*WHAT YOU ARE ASKED TO DO*. Wherever a line in the records contains the word "relevant", return that line.

BEGIN AVAILABLE RECORDS

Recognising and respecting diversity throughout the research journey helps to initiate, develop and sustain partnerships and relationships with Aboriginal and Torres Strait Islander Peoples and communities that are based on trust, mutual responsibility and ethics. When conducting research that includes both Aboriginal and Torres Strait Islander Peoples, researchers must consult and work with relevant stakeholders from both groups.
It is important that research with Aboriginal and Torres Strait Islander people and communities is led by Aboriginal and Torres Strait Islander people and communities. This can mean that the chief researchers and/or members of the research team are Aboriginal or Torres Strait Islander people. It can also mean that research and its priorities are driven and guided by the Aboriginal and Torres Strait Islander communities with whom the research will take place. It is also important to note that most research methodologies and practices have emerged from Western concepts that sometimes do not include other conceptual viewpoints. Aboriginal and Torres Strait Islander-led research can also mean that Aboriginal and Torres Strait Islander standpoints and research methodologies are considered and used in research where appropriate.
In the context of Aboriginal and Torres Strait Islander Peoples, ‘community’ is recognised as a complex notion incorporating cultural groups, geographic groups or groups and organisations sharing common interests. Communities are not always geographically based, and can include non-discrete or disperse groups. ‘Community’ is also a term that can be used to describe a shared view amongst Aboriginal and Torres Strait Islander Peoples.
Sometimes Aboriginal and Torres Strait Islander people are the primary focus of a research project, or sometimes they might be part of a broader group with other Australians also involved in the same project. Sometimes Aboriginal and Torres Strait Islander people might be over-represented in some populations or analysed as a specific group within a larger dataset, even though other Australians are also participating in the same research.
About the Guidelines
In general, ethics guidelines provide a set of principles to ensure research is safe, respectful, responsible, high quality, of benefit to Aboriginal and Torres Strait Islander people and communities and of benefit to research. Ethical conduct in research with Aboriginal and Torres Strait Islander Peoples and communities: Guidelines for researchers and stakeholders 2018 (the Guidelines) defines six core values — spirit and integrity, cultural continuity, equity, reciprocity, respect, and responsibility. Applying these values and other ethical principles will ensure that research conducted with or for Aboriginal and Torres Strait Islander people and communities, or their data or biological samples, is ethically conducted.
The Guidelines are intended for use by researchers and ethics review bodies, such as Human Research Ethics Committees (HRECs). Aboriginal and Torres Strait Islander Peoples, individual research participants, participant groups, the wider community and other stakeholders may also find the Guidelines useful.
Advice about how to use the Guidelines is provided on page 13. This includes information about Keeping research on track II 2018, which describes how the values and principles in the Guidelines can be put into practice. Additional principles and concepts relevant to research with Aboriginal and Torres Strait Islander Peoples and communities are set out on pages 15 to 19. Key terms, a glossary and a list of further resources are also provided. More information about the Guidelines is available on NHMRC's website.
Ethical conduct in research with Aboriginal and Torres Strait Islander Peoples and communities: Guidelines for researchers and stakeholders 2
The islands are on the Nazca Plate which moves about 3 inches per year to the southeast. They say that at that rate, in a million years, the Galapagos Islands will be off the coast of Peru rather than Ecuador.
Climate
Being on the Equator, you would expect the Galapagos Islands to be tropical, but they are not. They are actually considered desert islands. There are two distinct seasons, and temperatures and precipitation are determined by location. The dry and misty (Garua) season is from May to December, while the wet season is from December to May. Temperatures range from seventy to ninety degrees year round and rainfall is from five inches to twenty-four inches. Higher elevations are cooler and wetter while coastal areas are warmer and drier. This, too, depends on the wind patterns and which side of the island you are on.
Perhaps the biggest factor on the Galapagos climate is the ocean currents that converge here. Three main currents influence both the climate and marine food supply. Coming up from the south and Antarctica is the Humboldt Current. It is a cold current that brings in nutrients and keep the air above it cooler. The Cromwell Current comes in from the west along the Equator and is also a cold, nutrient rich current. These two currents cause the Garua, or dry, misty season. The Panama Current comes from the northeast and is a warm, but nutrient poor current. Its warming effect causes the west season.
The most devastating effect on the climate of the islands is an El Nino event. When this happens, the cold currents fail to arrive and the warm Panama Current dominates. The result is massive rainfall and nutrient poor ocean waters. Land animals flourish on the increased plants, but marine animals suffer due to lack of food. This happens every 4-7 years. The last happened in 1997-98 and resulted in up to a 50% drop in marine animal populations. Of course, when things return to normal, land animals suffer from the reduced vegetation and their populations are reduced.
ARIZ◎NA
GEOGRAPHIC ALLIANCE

END AVAILABLE RECORDS

*COMPLETED TASK*.
Recognising and respecting diversity throughout the research journey helps to initiate, develop and sustain partnerships and relationships with Aboriginal and Torres Strait Islander Peoples and communities that are based on trust, mutual responsibility and ethics. When conducting research that includes both Aboriginal and Torres Strait Islander Peoples, researchers must consult and work with relevant stakeholders from both groups.
Advice about how to use the Guidelines is provided on page 13. This includes information about Keeping research on track II 2018, which describes how the values and principles in the Guidelines can be put into practice. Additional principles and concepts relevant to research with Aboriginal and Torres Strait Islander Peoples and communities are set out on pages 15 to 19. Key terms, a glossary and a list of further resources are also provided. More information about the Guidelines is available on NHMRC's website.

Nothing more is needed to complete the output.